OCMS is user-friendly. Statistics reveal its popularity: it registers 250 complaints daily, filed through different channels like phone calls to ward offices, calls to the helpline 1916, faxes, emails, letters and personal visits. Once a complaint is registered, a unique complaint tracking number is generated that can be used by the complainant subsequently to know the complaint status. After registration, a complaint is automatically routed to the concerned ward office for suitable action. According to the Praja Foundation’s unpublished Complaint Audit Survey 2004, almost 53 per cent complainants said their complaints were addressed in time.
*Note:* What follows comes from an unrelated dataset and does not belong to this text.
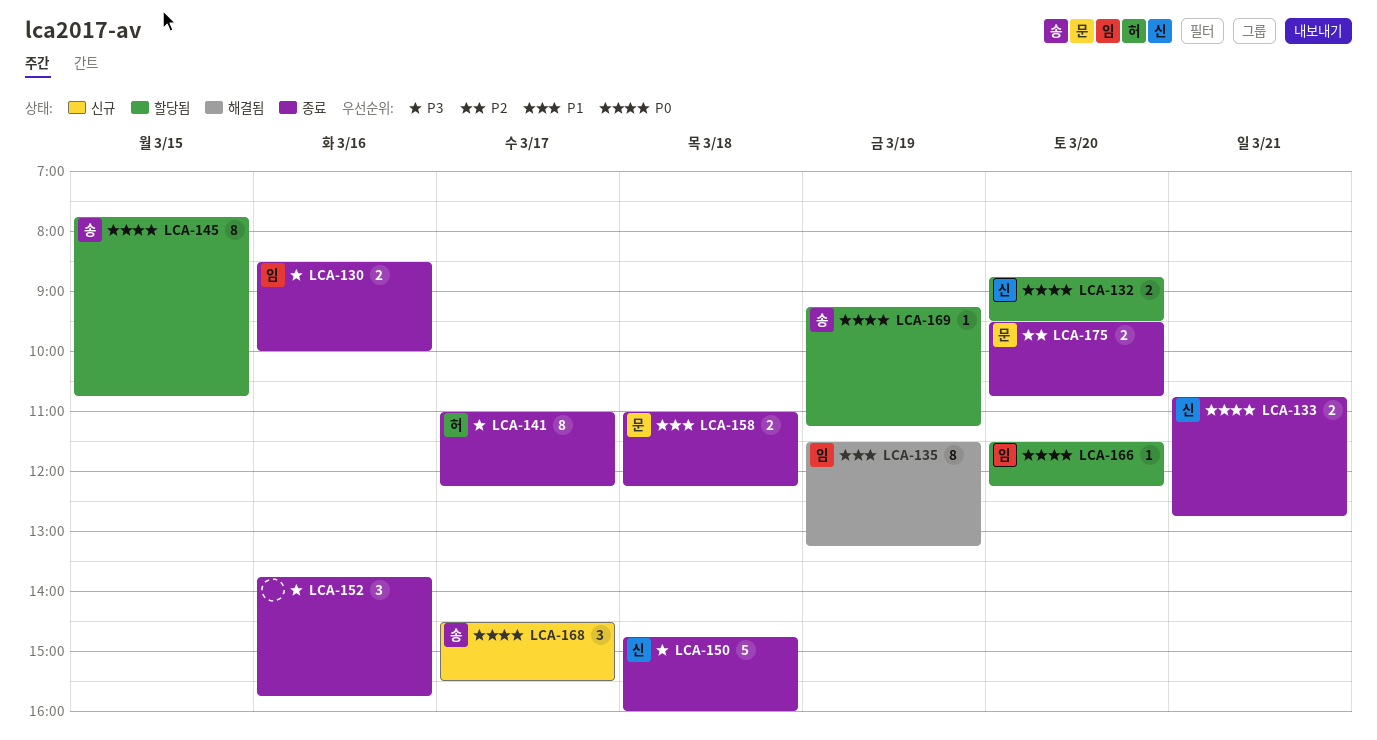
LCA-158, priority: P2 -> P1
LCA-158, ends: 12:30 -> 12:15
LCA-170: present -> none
What makes the software unique is the manner in which complaints move to a higher officer, with the municipal commissioner at the highest level, if not handled in a prescribed time frame. The rules for this and the time durations are specified in the Praja-BMC Citizen’s Charter, which can be accessed on Praja Foundation’s website www.praja.org. OCMS also has an inbuilt detailed management information system that makes available reports for each ward and department. These can be customised by date and other variables. Current reports include those on the status of complaint redressal, mode of filing of complaints and their movement.

Besides managing complaints, OCMS provides crucial facts about Mumbai’s civic problems. For instance, Praja Foundation’s survey report says maximum complaints pertain to drainage (29 per cent), solid waste management (17 per cent), buildings (16 per cent), and water supply (10 per cent) departments. It also shows that hotline (38 per cent) and personal visits (36 per cent) are the most preferred modes of filing complaints. Only two per cent complainants used the internet for the purpose. Data like this can help identify problem areas. For instance, chronic complaints about drainage might indicate the need for new pipes. It is hoped that systematic data collection coupled with intelligent analysis will enable BMC to respond more effectively to problems and ensure that solutions are employed before they become too urgent.

The two-year old OCMS is facing some teething problems, though. There have been cases of BMC staff marking a work done, when it has actually remained undone. Sometimes complaints can’t make it to OCMS as some BMC staff fails to feed it into the system. Work is also in progress to set up objective time frames for different types of complaints. While BMC’s initiative is praiseworthy, it hasn’t done much to increase its overall popularity. On a scale of five, citizen’s satisfaction level from BMC increased only from 2.64 in 2003 to 2.7 in 2004, according to Praja Foundation’s survey. The civic body sure needs to do a lot more.